We have compared our similarity/dissimilarity matrix’s results of Table 3 with the percentage sequence identity (PID%). We have used the PID% matrix [15]. Our comparison is done through a linear correlation and significance analysis [15]. The correlation coefficients results for the eight ND5 proteins of our approach as compared with PID matrix are listed in the 1st column of Table 5. We also have listed the previous comparisons of literatures [12] and [15] with (PID %) matrix in Table 5; they are applied on the same ND5 proteins.

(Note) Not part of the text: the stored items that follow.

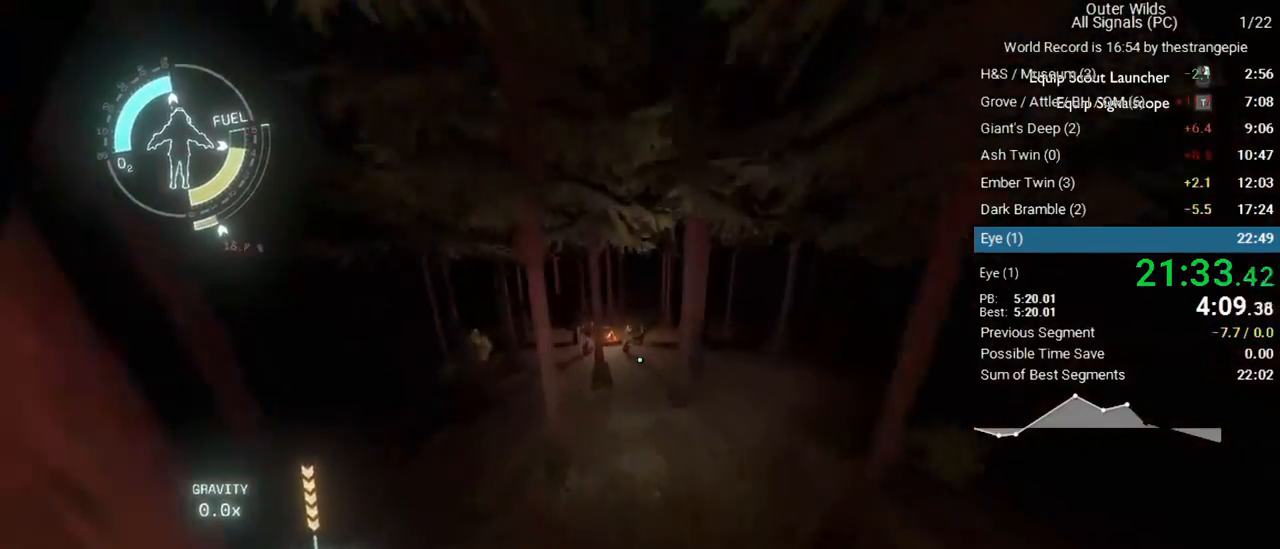
{"keys": ["a", "shift", "w"], "mouse": [], "events": [[233, "ctrl", "up"], [367, "a", "down"], [417, "shift", "down"]]}
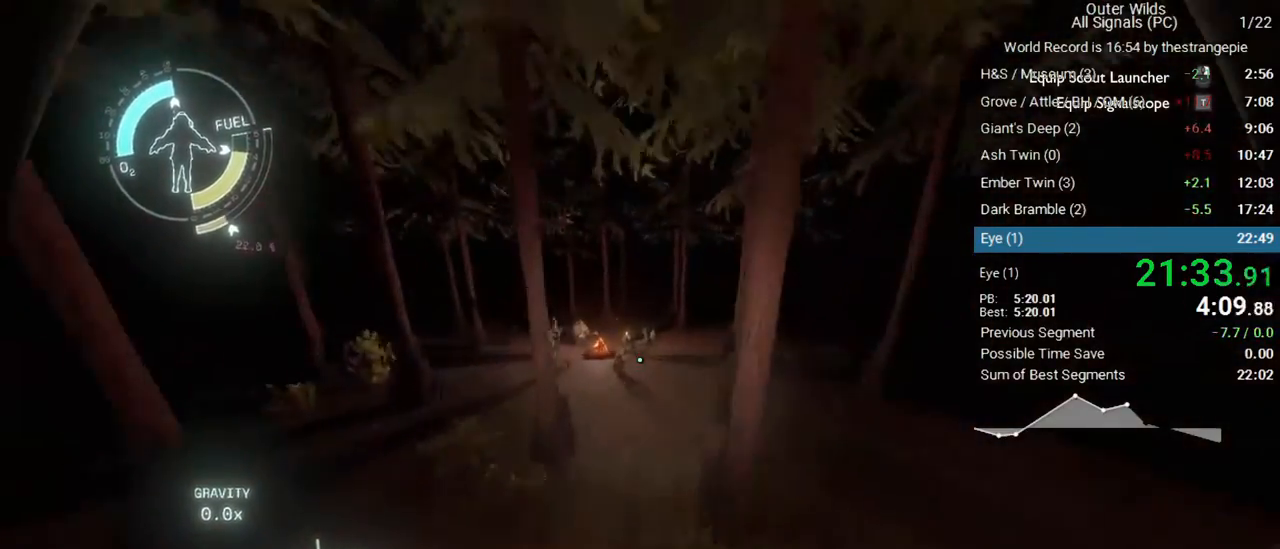
{"keys": ["shift", "w"], "mouse": [], "events": [[50, "space", "down"], [100, "a", "up"], [250, "space", "up"]]}
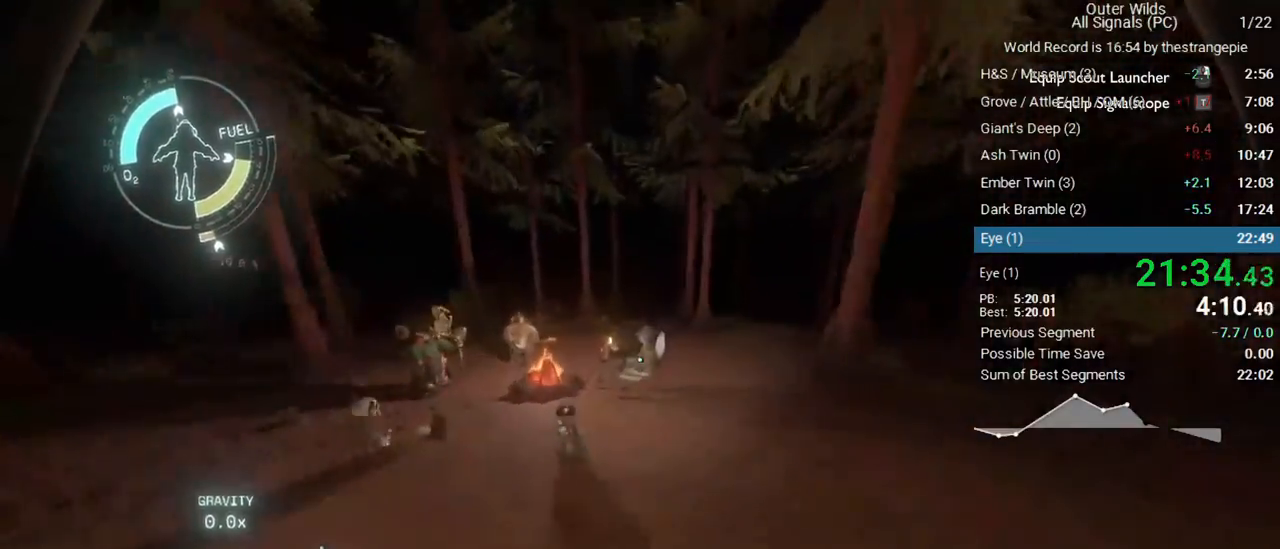
{"keys": ["q"], "mouse": [], "events": [[17, "shift", "up"], [117, "w", "up"], [350, "e", "down"], [500, "e", "up"], [500, "q", "down"]]}
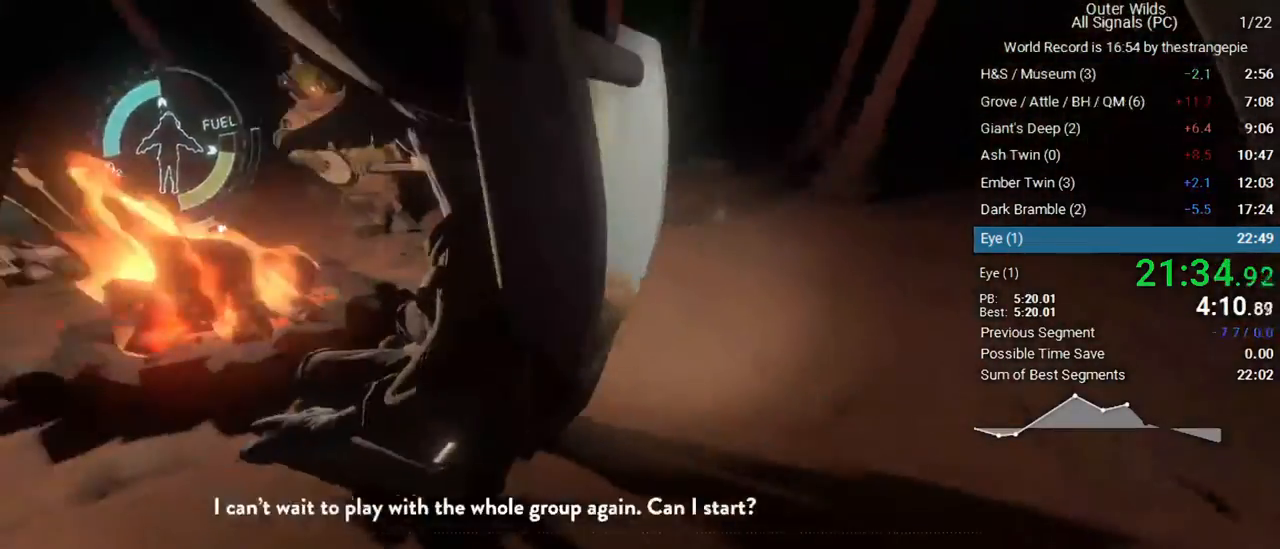
{"keys": [], "mouse": [], "events": [[133, "q", "up"], [183, "q", "down"], [267, "q", "up"], [317, "q", "down"], [417, "q", "up"]]}
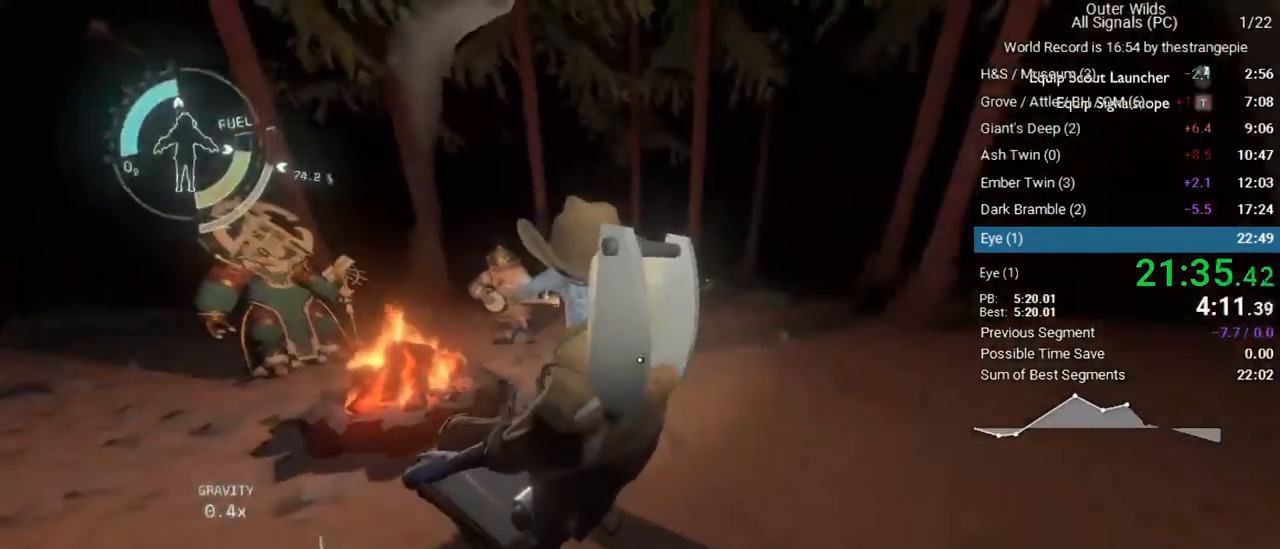
{"keys": [], "mouse": [], "events": [[17, "q", "down"], [50, "w", "down"], [100, "q", "up"], [483, "w", "up"]]}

Because we have a small set of data (n = 8) which can result high correlations, we considered the significance of correlation to check whether the correlation of two sets of data is sufficiently strong or likely occurred by chance. We checked for statistical significance for correlation coefficient values that are greater than 0.7. The correlation coefficients of PID% matrix and our approach and the two approaches in Ref. [12] and [15] are listed in Table 5. Our sample data equals eight so we use (6) degrees of freedom. A t-value of 2.447 or greater indicates a significance of less than 0.05 chance of having occurred by coincidence. By calculating the r-values’ corresponding t-values in Table 6, all computed t-values are greater than 2.447. This indicates that r-values in Table 5 are not occurred by chance.
6. CONCLUSION
A good visualization is obtained by representing the protein residues on the surface of a right cone of a unit radius and unit height. This approach has no loss of information and is independent on a pre-graphical representation of the RNA triplet codons. It is graphed on a limited space and all the spots representing protein’s residues can be shown in one view (the cone’s top view). This approach is applied on two short and equal segments of protein of yeast Saccharomyces cerevisiae. Our approch is applied also on eight ND5 proteins and six β-globin proteins which are long and non-equal proteins to prove its utility. Our similarity/dissimilarity results are compared with PID% through linear correlation and significance analysis.